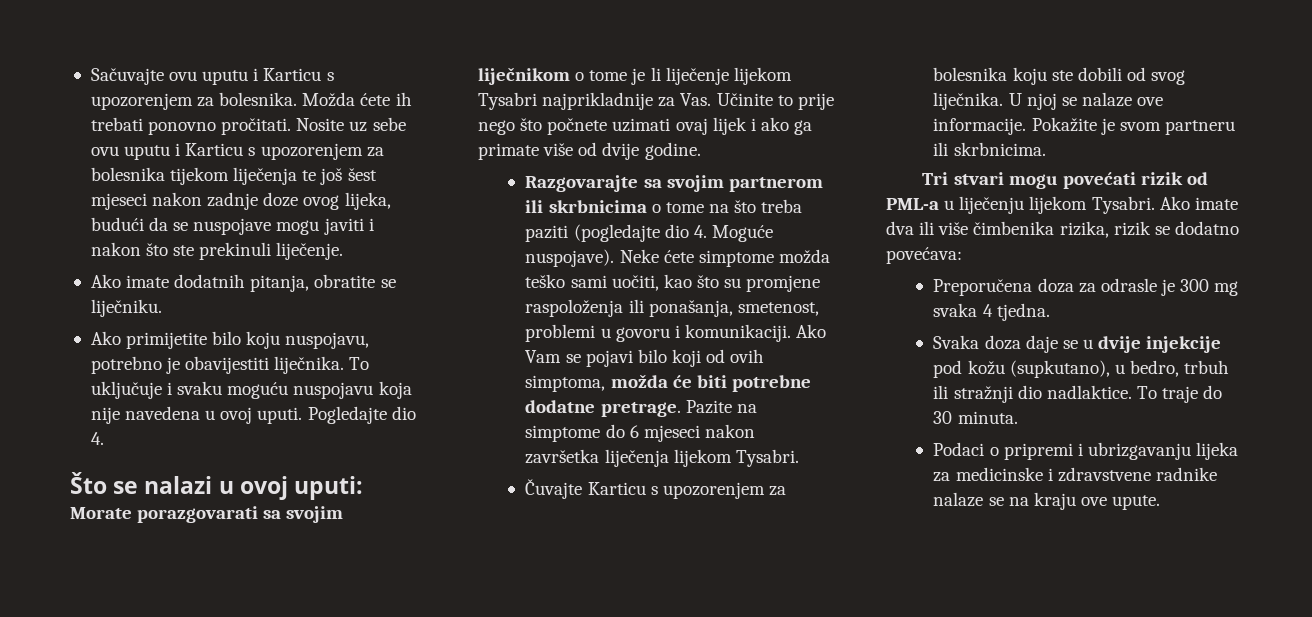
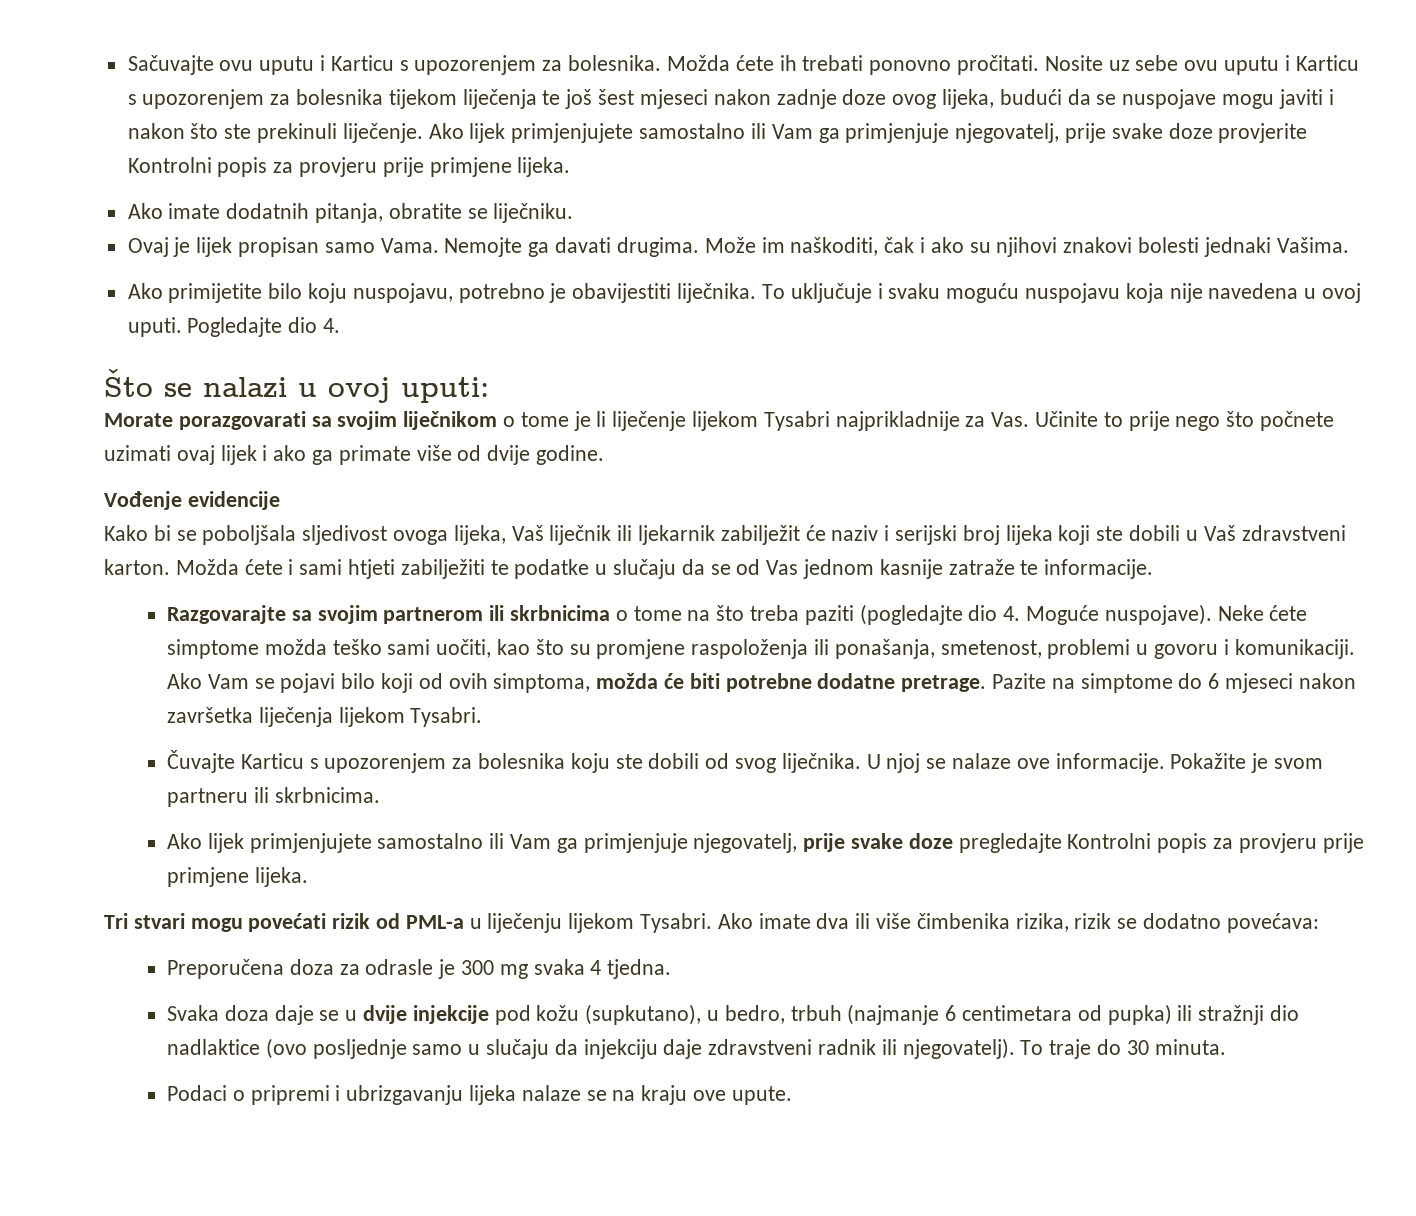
(344, 251) none -> [428,123,1308,143] [127,157,571,177] Ako lijek primjenjujete samostalno ili Vam ga primjenjuje njegovatelj, prije svake doze provjerite Kontrolni popis za provjeru prije primjene lijeka.
(162, 308) none -> [127,237,1349,257] // Ovaj je lijek propisan samo Vama. Nemojte ga davati drugima. Može im naškoditi, čak i ako su njihovi znakovi bolesti jednaki Vašima.
(701, 151) none -> [104,491,280,510] [104,525,1346,545] [104,559,1154,579] // Vođenje evidencije // Kako bi se poboljšala sljedivost ovoga lijeka, Vaš liječnik ili ljekarnik zabilježit će naziv i serijski broj lijeka koji ste dobili u Vaš zdravstveni karton. Možda ćete i sami htjeti zabilježiti te podatke u slučaju da se od Vas jednom kasnije zatraže te informacije.
(1046, 149) none -> [166,833,1364,853] [166,867,308,887] // Ako lijek primjenjujete samostalno ili Vam ga primjenjuje njegovatelj, prije svake doze pregledajte Kontrolni popis za provjeru prije primjene lijeka.
[933,385,1132,403] ili stražnji dio nadlaktice. -> [847,1004,1300,1025] [166,1038,1015,1059] (najmanje 6 centimetara od pupka) ili stražnji dio nadlaktice (ovo posljednje samo u slučaju da injekciju daje zdravstveni radnik ili njegovatelj).
[933,467,1217,482] za medicinske i zdravstvene radnike -> (517, 1095) none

= = = =

TO DO —
When you copy the data, keep every line exact and leave out each picture.

SOLUTION —
(344, 251) none -> [428,123,1308,143] [127,157,571,177] Ako lijek primjenjujete samostalno ili Vam ga primjenjuje njegovatelj, prije svake doze provjerite Kontrolni popis za provjeru prije primjene lijeka.
(162, 308) none -> [127,237,1349,257] // Ovaj je lijek propisan samo Vama. Nemojte ga davati drugima. Može im naškoditi, čak i ako su njihovi znakovi bolesti jednaki Vašima.
(701, 151) none -> [104,491,280,510] [104,525,1346,545] [104,559,1154,579] // Vođenje evidencije // Kako bi se poboljšala sljedivost ovoga lijeka, Vaš liječnik ili ljekarnik zabilježit će naziv i serijski broj lijeka koji ste dobili u Vaš zdravstveni karton. Možda ćete i sami htjeti zabilježiti te podatke u slučaju da se od Vas jednom kasnije zatraže te informacije.
(1046, 149) none -> [166,833,1364,853] [166,867,308,887] // Ako lijek primjenjujete samostalno ili Vam ga primjenjuje njegovatelj, prije svake doze pregledajte Kontrolni popis za provjeru prije primjene lijeka.
[933,385,1132,403] ili stražnji dio nadlaktice. -> [847,1004,1300,1025] [166,1038,1015,1059] (najmanje 6 centimetara od pupka) ili stražnji dio nadlaktice (ovo posljednje samo u slučaju da injekciju daje zdravstveni radnik ili njegovatelj).
[933,467,1217,482] za medicinske i zdravstvene radnike -> (517, 1095) none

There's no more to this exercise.